Хочешь про снег сказку?
Только ЖИВИ, пёса![49]
Весна в городе у Динки всегда ассоциировалась с исчерченным мелом асфальтом во дворах московских домов. Какое-то время в нулевых ей стало казаться, что классики и детские рисунки исчезли с черного покрытия небезопасных двориков. Но вот последние пять лет она с наслаждением каждый апрель-май специально делала кружок по окрестностям, чтобы рассмотреть все творческие асфальтовые вернисажи местной детворы.
Сегодня на нее с земли вопросительно смотрел совершенно замечательный треухий пес. Это было веселое крупное животное. Два больших уха-лопуха свисали у него по обеим сторонам головы, как и полагается представителю такой замечательной мелково-асфальтовой породы, а вот третье стояло над головой почти вертикально, как радиолокационная установка, и из него вокруг фонтаном рассыпались цветочки разных форм и калибров.
Над ним, все умножая и умножая ушной цветопад четырьмя различными мелками, на четвереньках трудился упитанный парень лет четырех-пяти. Он поднял голову и внимательно посмотрел на Дину.
– Слышь! Ты смотри не наступи! – строго приказал малый. Но видя покорность тети, смягчился и пояснил: – Ты тяжелая. Ему больно будет.
Динкино сердце забилось быстрее от радости встречи с треухим псом и его хозяином. Она присела на корточки рядом и сделала пробный заход на подружиться:
– А вот, к примеру, я могу узнать, как его зовут! Хочешь?
Парень покосился на тетю. Он продолжал рисовать вылетающие из уха цветки, но его движения слегка замедлились, видно было, что рисовать и параллельно соображать, что ответить, для него пока было трудновато.
– Ну, узнай! – наконец прищурил он на Дину испытующий глаз.
– Ща! – Дина окончательно плюхнулась попой на бордюр рядом с малышом и картинкой. Потом поклонилась рисунку и начала бормотать себе под нос: «Эники, беники, веники, треники! Песик, песик как тебя зову-у-ут?» Потом она почти легла на асфальт и приложила ладонь к уху:
– Что-о-о? Что-о-о-о? Плохо слышно! Еще раз, пожалуйста.
Малыш улегся рядом со странной тетей на теплый асфальт и тоже приложил ладонь к уху. Он был абсолютно серьезен.
– Меня зовут Шарик Трезорович, – не разжимая губ, просипела Динка. Мальчишка аж подпрыгнул от неожиданности. И недоверчиво заявил:
– Это ты сама за него сказала!
– А вот и нет!
– А вот и да!
– А вот и…
Но тут над их головами раздался строгий женский голос:
– Вениамин, ну почему ты опять на асфальте валяешься? Ну грязно же! Сколько раз тебе говорить!

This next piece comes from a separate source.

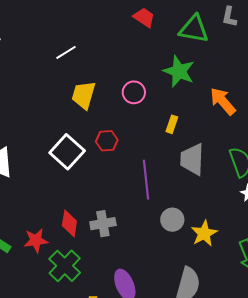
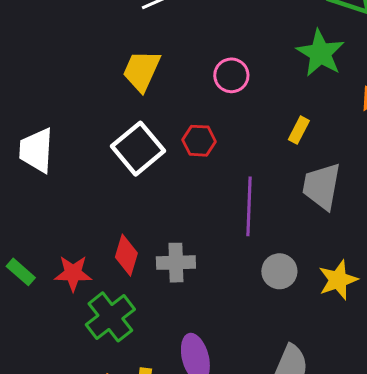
pink circle: (134, 92) -> (231, 75), moved
yellow trapezoid: (84, 95) -> (142, 71), moved
yellow star: (204, 233) -> (338, 280), moved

И рука в синей куртке подняла малыша за шиворот и поставила на ноги.
– Ну, ба-а-абушка! Ну тетя же тоже валяется!
– Ну, тетя, может, устала и прилегла, а вот тебе нельзя! Странная тетя какая-то! – сказала бабушка и потащила мелкого к подъезду.
И пока Динка поднималась и отряхивалась, она слышала, как Вениамин сообщал бабушке доверительным звонким шепотом, слышным во всех уголках двора:
– А с нами собака заговорила. Его Шарик Трезорыч зовут. Он сам сказал. Сам!
Они скрылись в подъезде. Динка еще раз обошла треухого Трезорыча, потом подобрала кусочек мела, брошенный малышом, и большими буквами написала вокруг рисунка: «НЕ НАСТУПАТЬ!!! СОВЕРШЕННО ЖИВАЯ СОБАКА!!!»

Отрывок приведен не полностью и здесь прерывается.